Мохан попробовал говорить, но из пересохшего горла вырвался только хрип. Он прокашлялся, содрогнувшись от боли, попробовал еще и еще раз, пока наконец не выдавил из себя одно слово:
– Мальчик…
– Он выживет, – послышалось в ответ. – Господь был к вам милостив.
Мохан попытался подняться, чтобы пойти к Яну, но твердая рука вжала его голову в подушку.
– Лежать.
– Раджа… ничего не сделает… своему внуку… – произнес Мохан, и каждое слово проходило по его горлу, как острый камень.
– Успокойтесь, Ваше Высочество, – ответил все тот же решительный и одновременно мягкий голос. – Вы оба в безопасности.
Мохан хотел кивнуть, но сознание его угасло, и он снова оказался в царстве теней, где на этот раз встретил Кришну. Мохан хотел потребовать у него ответа, почему умерли Эмили и Ситара, но Кришна только посмотрел ему в глаза, а потом повернулся и, ни разу не обернувшись, пошел прочь. Мохан стоял, не в силах сдвинуться с места, словно он, как дерево, врос в землю. Внутри у него все кричало, проклинало, вопило, но боги безмолвствовали: и Кришна, и Вишну, и Шива.
Потом Мохан снова оказался в пустыне. Солнце палило так, что кусты боярышника на скалах превратились в пылающие костры. Откуда-то сверху раздался шум, и Мохан увидел спускающегося на землю орла. Вскоре он обнаружил себя в обнимку с Яном у него на спине, и они поднялись в воздух. Прохладный ветерок тотчас высушил слезы Мохана и, точно нежным прикосновением руки, закрыл ему веки.
Мохан моргнул. Откуда-то издалека до него донесся странный монотонный шум. Его лицо расплылось в улыбке, лишь только он понял, что это такое. Дождь.
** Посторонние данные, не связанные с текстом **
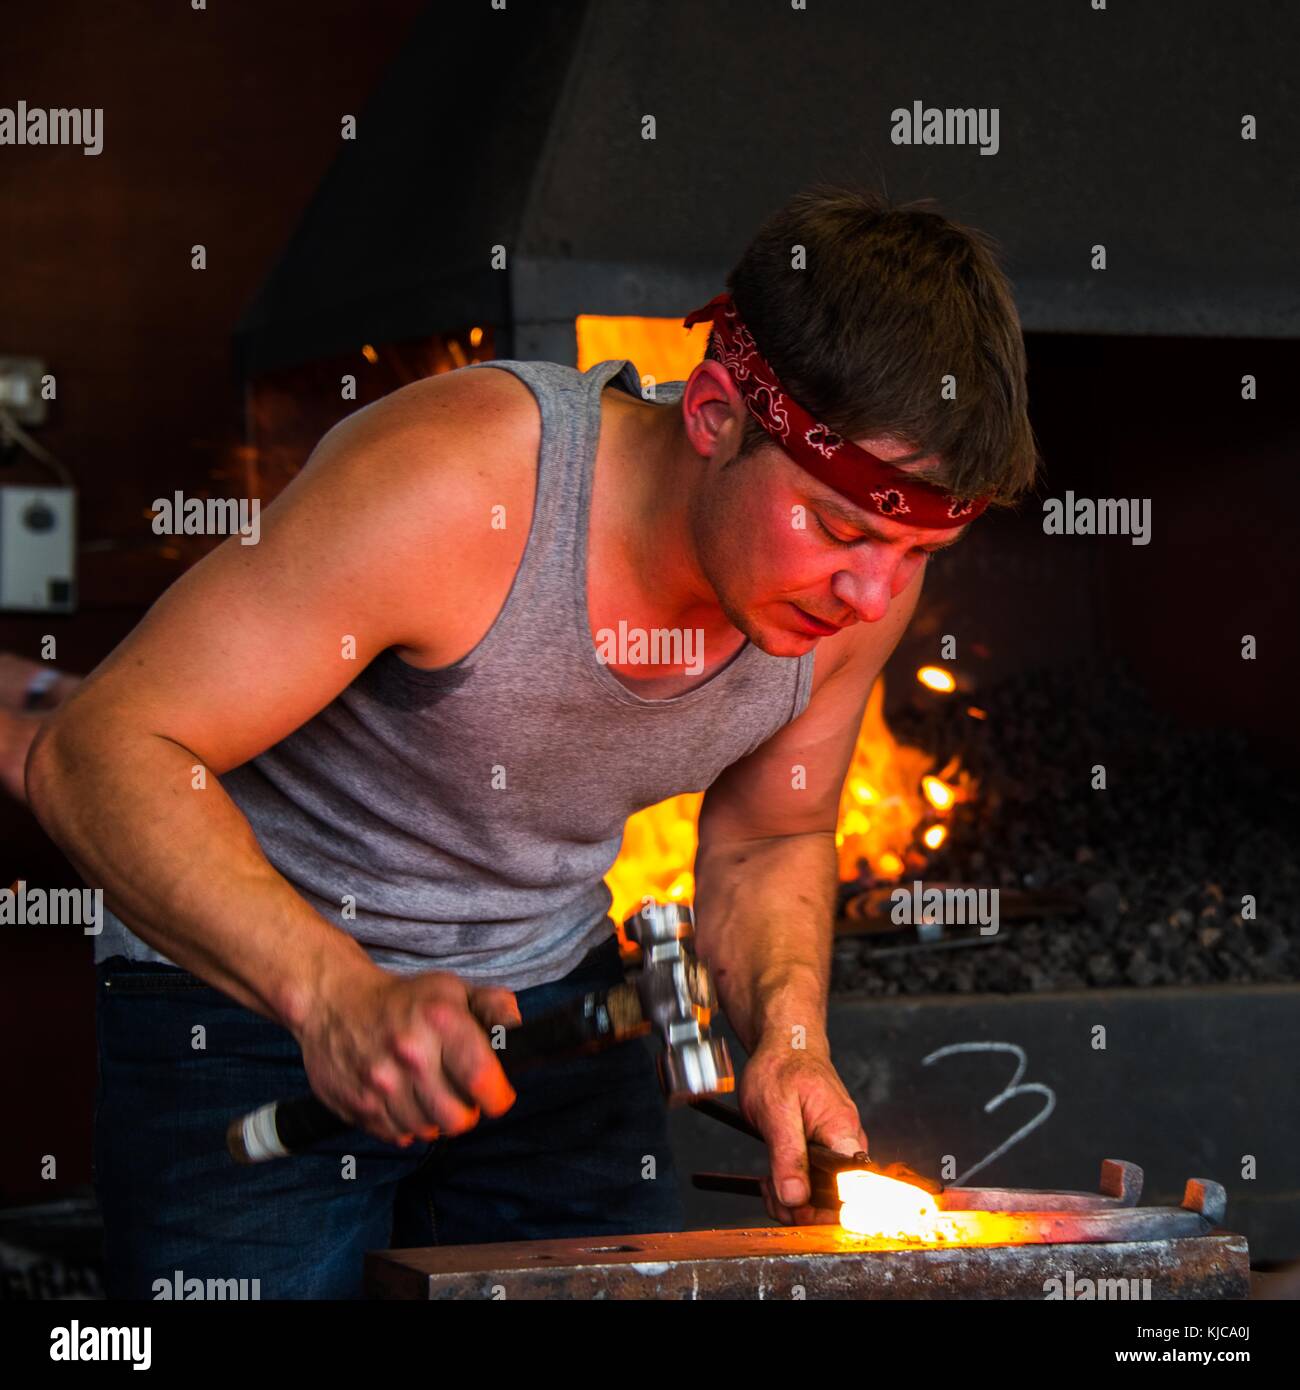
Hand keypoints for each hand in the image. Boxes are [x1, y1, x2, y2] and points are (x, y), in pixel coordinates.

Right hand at [292, 963, 521, 1146]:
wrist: (332, 1000)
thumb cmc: (402, 998)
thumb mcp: (452, 990)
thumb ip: (494, 1007)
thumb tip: (519, 1031)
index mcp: (439, 1021)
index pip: (482, 1078)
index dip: (498, 1096)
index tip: (497, 1095)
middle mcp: (409, 1054)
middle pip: (458, 1118)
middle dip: (468, 1111)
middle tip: (461, 1094)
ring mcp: (380, 1083)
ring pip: (429, 1131)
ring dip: (436, 1119)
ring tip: (429, 1092)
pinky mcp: (358, 1105)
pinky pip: (398, 1136)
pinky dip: (407, 1125)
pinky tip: (404, 1098)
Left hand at [738, 1035, 867, 1225]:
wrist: (786, 1044)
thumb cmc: (783, 1066)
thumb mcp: (776, 1109)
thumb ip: (788, 1155)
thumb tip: (795, 1197)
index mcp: (843, 1133)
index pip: (851, 1188)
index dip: (828, 1210)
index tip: (798, 1212)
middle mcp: (848, 1144)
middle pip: (837, 1199)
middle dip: (802, 1209)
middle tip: (771, 1195)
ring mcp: (838, 1148)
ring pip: (824, 1194)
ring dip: (793, 1200)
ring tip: (767, 1184)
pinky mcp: (826, 1151)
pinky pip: (816, 1183)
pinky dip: (792, 1188)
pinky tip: (773, 1180)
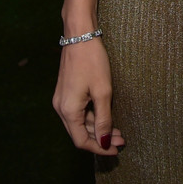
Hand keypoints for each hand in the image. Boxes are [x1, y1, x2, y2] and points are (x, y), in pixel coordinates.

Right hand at [52, 38, 124, 154]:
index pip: (81, 141)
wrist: (80, 34)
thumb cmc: (92, 60)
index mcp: (68, 110)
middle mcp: (60, 108)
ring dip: (97, 127)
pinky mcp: (66, 91)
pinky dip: (92, 116)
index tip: (116, 149)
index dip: (99, 148)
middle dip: (101, 138)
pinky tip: (105, 115)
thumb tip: (105, 142)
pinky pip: (78, 110)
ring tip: (118, 129)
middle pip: (80, 133)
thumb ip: (103, 119)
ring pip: (80, 122)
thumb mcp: (102, 91)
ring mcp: (62, 99)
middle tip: (121, 140)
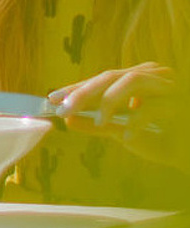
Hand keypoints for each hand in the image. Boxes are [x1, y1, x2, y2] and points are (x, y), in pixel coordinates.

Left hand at [49, 63, 187, 166]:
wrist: (185, 151)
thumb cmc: (157, 138)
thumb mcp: (121, 132)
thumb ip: (98, 125)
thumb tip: (69, 120)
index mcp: (138, 78)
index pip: (101, 79)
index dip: (76, 88)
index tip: (52, 99)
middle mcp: (153, 76)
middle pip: (112, 76)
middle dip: (85, 93)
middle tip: (64, 110)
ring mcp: (168, 86)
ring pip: (132, 81)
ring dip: (110, 101)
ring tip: (101, 123)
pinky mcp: (180, 103)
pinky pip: (154, 107)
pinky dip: (137, 122)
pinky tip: (127, 138)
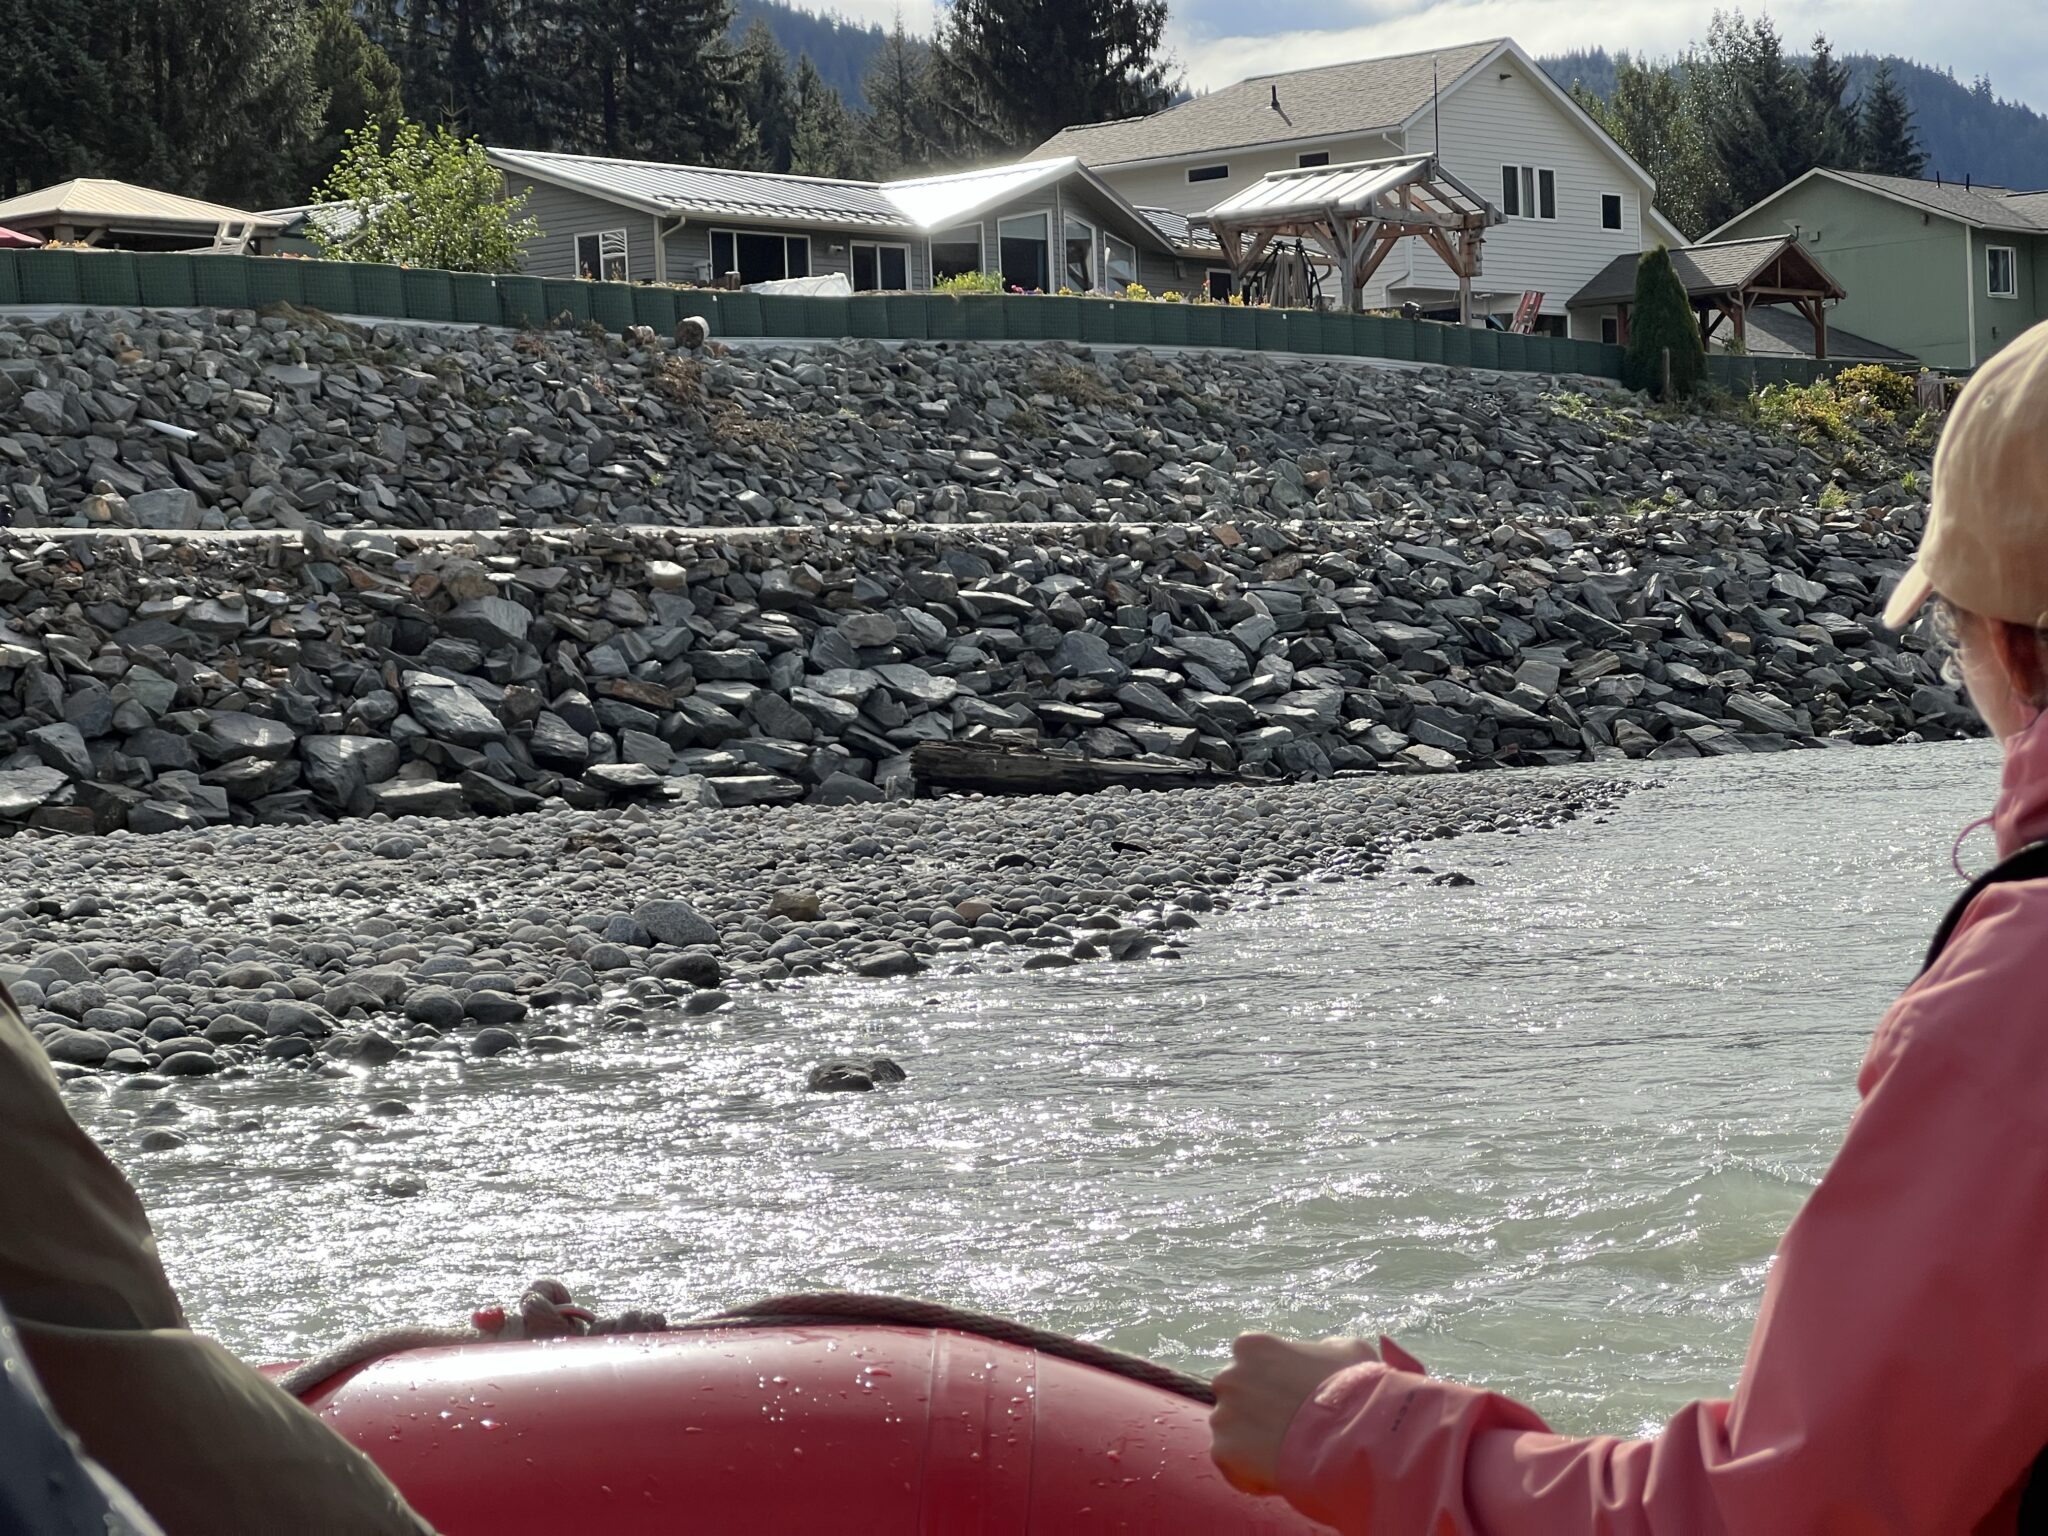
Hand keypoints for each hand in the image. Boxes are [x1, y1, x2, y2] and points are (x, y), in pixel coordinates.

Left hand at [1210, 1332, 1381, 1495]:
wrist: (1350, 1437)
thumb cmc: (1352, 1389)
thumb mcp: (1346, 1351)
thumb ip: (1321, 1350)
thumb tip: (1321, 1358)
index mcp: (1252, 1347)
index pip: (1250, 1362)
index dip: (1271, 1381)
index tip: (1291, 1398)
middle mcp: (1229, 1376)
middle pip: (1236, 1395)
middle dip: (1255, 1410)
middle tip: (1288, 1429)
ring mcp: (1222, 1415)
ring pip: (1231, 1431)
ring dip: (1251, 1442)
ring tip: (1286, 1456)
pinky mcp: (1223, 1452)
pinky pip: (1231, 1464)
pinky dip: (1249, 1473)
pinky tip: (1279, 1475)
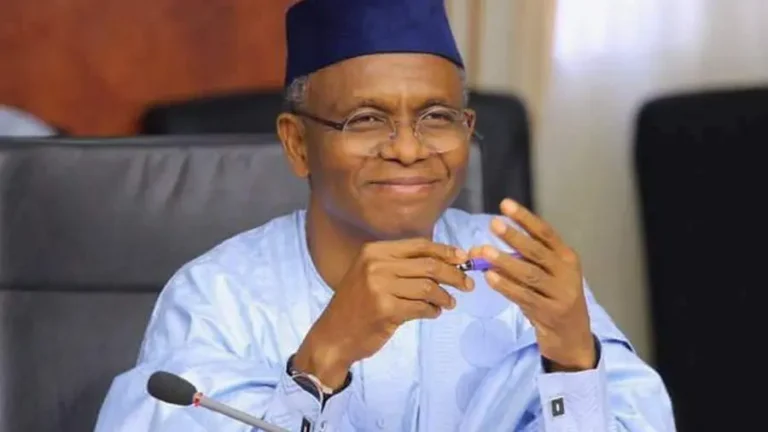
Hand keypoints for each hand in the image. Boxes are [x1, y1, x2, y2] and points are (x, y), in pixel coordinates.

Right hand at [294, 238, 473, 387]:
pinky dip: (433, 311)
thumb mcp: (372, 275)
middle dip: (454, 274)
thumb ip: (402, 265)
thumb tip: (446, 259)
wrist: (334, 335)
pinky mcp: (385, 310)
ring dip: (445, 296)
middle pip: (429, 265)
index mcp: (374, 251)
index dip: (445, 251)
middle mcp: (376, 265)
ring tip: (449, 303)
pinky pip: (421, 307)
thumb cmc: (357, 304)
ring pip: (428, 287)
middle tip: (467, 285)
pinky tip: (433, 313)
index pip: (419, 245)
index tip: (462, 259)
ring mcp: (379, 287)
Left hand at [470, 199, 595, 371]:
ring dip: (506, 261)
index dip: (525, 218)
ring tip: (485, 251)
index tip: (505, 205)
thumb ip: (522, 261)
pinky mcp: (550, 313)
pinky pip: (524, 297)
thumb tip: (483, 249)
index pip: (545, 233)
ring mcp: (560, 294)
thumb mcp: (546, 276)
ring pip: (530, 274)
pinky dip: (506, 286)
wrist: (573, 338)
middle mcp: (567, 273)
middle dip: (514, 236)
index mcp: (567, 258)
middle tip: (494, 224)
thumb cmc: (553, 299)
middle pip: (537, 251)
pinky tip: (490, 277)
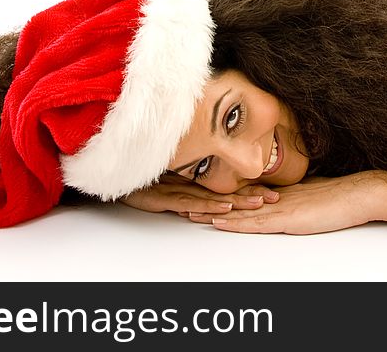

Мохан рывком поднял голову и тут же опустил ее, ощутив сильную боль. Муссон. Стало быть, с тех пор, как они покинули Дели, прошло несколько месяцев. Мохан еще раз повернул голову, пытаясь определить, где он находится, но перед глазами стоял туман. Сощурив глаза, принц увидел очертания глиняных мисок на столике возле его постели. Затем в поле его зрения появился седобородый старик, который пальцами разомкнул ему веки и заглянул в глаза, а потом как будто пощупал на запястье пульс.
– Амджад Дас…
Мохан сам удивился, что вспомнил его имя. Но тут же едва ли не с большим изумлением понял, что речь больше не причиняет ему боли.
– Он самый, Ваше Высочество, – подтвердил врач. – Я вижу, ваша память не пострадала.
– Мальчик…
– Спит, слава Кришне. Шрамы останутся, но он выздоровеет.
На некоторое время врач замолчал, словно собирался еще что-то сказать, но вскоре как ни в чем не бывало занялся расставленными на столике препаратами.
Мохан откинул легкое одеяло.
– Лежите! – сердито окликнул его Амджад Дас. – Вам нельзя вставать!
Но принц уже убедился в правоте этих слов. Каждая косточка его тела болела. Мускулы и сухожилия были вялыми, как вареная капуста.
– Я должен, – выдавил Мохан сквозь зубы. Потом принял сидячее положение и перебросил ноги через край кровати.
Врач стукнул глиняной миской о стол.
– При всем моем уважении, Ваше Высочество, все вы, Чанды, сделаны из одного теста.
Мохан Тайид ответил на это замечание усталой улыбкой.